:: Source text
Seq.exists again, but with slightly different syntax -

let testseq = seq [ 1; 2; 3; 4 ]
let testn = 2
testseq |> Seq.exists (fun x -> x = testn)

See MSDN F#: Seq.exists function: https://msdn.microsoft.com/en-us/library/ee353562.aspx

Lots of other good ones there too!

Set is your friend here:

let a = set [0;1;2;3]
let b = set [2;3;4;5]
let c = a - b
let d = b - a
let e = Set.intersect a b
let f = a + b
> 
val c : Set<int> = seq [0; 1]
val d : Set<int> = seq [4; 5]
val e : Set<int> = seq [2; 3]
val f : Set<int> = seq [0; 1; 2; 3; ...]

Danny

Little bit simpler:

let contains x = Seq.exists ((=) x)

Seq.exists

let testseq = seq [ 1; 2; 3; 4 ]
let equalsTwo n = (n = 2)
let containsTwo = Seq.exists equalsTwo testseq

(Another question, another answer.)

This works, but I don't think that it's the most idomatic way to do it - (you'll need to wait until the US wakes up to find out):

let s1 = seq [ 1; 2; 3; 4 ]
let s2 = seq [ 3; 4; 5; 6 ]

seq {
    for a in s1 do
        if not (Seq.exists (fun n -> n = a) s2) then
            yield a
        }
::::
In the F# thread above, list every name bound with let in the code that follows "Set is your friend here:".
:: Supplied records
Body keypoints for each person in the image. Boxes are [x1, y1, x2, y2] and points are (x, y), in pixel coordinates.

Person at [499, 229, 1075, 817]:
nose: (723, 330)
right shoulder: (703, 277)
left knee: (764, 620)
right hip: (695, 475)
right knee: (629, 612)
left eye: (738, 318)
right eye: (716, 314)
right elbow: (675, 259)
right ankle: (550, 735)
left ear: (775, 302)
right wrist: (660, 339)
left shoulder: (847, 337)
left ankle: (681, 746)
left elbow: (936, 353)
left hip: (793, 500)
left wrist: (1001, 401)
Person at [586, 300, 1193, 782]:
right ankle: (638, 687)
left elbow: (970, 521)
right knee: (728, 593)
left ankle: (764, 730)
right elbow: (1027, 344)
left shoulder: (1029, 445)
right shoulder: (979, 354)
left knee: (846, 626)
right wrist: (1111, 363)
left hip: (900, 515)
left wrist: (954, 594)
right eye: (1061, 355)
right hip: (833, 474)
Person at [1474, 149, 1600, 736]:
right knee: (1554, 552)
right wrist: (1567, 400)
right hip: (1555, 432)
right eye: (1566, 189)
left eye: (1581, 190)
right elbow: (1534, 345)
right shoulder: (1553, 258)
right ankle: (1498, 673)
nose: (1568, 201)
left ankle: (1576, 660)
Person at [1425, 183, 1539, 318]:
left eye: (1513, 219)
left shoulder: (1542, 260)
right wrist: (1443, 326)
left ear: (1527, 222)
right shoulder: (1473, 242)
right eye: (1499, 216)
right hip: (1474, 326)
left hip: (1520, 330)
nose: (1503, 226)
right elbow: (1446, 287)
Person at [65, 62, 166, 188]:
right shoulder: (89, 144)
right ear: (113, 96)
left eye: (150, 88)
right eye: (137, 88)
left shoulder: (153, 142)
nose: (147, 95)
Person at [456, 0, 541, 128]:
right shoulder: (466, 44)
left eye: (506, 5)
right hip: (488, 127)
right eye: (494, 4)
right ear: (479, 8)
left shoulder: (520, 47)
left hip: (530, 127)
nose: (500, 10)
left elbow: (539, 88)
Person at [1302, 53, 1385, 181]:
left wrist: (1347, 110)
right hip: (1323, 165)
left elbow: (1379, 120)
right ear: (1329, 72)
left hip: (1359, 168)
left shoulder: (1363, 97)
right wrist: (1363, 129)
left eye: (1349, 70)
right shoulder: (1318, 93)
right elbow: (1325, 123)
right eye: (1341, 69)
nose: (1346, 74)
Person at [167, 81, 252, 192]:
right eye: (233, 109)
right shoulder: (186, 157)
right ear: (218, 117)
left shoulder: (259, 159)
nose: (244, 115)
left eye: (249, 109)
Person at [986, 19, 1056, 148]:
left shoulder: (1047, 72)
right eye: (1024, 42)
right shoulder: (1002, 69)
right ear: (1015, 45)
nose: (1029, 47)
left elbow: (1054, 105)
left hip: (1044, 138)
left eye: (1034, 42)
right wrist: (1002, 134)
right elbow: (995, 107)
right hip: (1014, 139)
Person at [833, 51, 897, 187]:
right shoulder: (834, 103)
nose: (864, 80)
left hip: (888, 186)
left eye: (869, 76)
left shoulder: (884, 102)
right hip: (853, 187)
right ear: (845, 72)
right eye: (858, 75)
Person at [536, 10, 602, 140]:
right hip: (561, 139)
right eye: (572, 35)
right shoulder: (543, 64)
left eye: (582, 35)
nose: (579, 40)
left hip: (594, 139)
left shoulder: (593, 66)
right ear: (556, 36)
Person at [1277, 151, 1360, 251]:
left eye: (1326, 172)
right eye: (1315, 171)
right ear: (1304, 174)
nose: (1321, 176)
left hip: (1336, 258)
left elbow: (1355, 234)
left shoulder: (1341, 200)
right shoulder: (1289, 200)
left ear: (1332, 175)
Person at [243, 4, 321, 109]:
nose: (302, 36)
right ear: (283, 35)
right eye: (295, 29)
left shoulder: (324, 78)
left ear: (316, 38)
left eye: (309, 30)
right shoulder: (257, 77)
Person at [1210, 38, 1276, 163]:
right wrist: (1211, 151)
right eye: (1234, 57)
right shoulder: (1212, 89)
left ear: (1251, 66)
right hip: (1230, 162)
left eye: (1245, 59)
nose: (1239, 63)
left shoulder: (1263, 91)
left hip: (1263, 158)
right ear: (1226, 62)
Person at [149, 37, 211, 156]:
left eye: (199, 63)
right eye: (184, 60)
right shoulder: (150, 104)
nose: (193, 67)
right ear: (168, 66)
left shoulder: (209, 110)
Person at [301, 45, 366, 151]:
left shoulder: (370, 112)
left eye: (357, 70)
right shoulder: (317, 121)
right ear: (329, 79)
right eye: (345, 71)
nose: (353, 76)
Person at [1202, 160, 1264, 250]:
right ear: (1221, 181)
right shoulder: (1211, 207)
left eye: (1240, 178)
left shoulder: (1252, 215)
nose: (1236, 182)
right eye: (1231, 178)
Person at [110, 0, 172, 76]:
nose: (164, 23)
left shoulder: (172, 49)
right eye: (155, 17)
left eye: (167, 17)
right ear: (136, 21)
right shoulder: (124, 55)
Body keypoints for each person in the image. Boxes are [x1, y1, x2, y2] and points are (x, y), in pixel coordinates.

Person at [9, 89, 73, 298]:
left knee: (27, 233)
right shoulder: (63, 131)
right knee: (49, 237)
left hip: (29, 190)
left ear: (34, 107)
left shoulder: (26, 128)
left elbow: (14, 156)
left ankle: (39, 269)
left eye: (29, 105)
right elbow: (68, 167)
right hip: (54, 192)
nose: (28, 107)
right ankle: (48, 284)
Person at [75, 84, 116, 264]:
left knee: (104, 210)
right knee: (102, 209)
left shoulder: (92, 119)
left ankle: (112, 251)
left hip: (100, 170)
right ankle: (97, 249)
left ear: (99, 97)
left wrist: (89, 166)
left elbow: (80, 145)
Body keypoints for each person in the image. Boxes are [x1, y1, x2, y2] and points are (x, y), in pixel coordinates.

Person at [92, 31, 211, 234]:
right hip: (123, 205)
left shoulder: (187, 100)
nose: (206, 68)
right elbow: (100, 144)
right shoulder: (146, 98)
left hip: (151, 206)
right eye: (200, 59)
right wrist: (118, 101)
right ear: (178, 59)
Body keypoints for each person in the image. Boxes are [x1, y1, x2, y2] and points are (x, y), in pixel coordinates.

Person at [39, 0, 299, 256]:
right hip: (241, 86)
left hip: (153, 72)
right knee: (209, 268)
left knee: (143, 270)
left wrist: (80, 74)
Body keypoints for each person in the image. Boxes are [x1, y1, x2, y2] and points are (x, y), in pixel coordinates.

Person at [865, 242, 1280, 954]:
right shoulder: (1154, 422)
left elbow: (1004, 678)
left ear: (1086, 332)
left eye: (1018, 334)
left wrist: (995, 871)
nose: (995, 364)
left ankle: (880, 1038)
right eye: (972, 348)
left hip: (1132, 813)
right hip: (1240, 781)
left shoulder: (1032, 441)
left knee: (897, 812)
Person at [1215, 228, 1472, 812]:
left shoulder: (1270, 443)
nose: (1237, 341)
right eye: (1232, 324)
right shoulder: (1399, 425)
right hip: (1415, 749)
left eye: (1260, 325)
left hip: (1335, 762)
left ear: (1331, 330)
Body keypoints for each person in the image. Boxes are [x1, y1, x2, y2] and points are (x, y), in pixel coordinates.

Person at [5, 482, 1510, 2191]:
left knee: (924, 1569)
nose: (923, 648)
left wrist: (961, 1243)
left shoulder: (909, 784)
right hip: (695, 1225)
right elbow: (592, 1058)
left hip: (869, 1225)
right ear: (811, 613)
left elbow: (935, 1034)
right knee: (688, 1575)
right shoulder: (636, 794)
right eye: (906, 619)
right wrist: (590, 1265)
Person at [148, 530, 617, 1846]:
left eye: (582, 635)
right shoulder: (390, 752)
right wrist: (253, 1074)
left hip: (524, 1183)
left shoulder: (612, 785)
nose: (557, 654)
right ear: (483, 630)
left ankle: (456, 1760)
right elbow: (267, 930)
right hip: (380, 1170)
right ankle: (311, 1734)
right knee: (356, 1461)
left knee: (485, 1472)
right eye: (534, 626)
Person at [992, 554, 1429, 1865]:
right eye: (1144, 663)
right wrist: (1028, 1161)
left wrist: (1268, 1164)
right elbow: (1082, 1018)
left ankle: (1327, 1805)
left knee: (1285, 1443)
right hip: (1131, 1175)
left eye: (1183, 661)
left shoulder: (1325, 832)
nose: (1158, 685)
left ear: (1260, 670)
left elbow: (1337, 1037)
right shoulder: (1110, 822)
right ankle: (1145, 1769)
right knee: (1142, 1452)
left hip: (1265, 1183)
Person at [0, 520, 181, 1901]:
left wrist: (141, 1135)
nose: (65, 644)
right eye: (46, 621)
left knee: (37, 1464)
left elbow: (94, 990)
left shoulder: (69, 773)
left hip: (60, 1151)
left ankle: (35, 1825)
::::
### Problem solution
a, b, c, d, e, f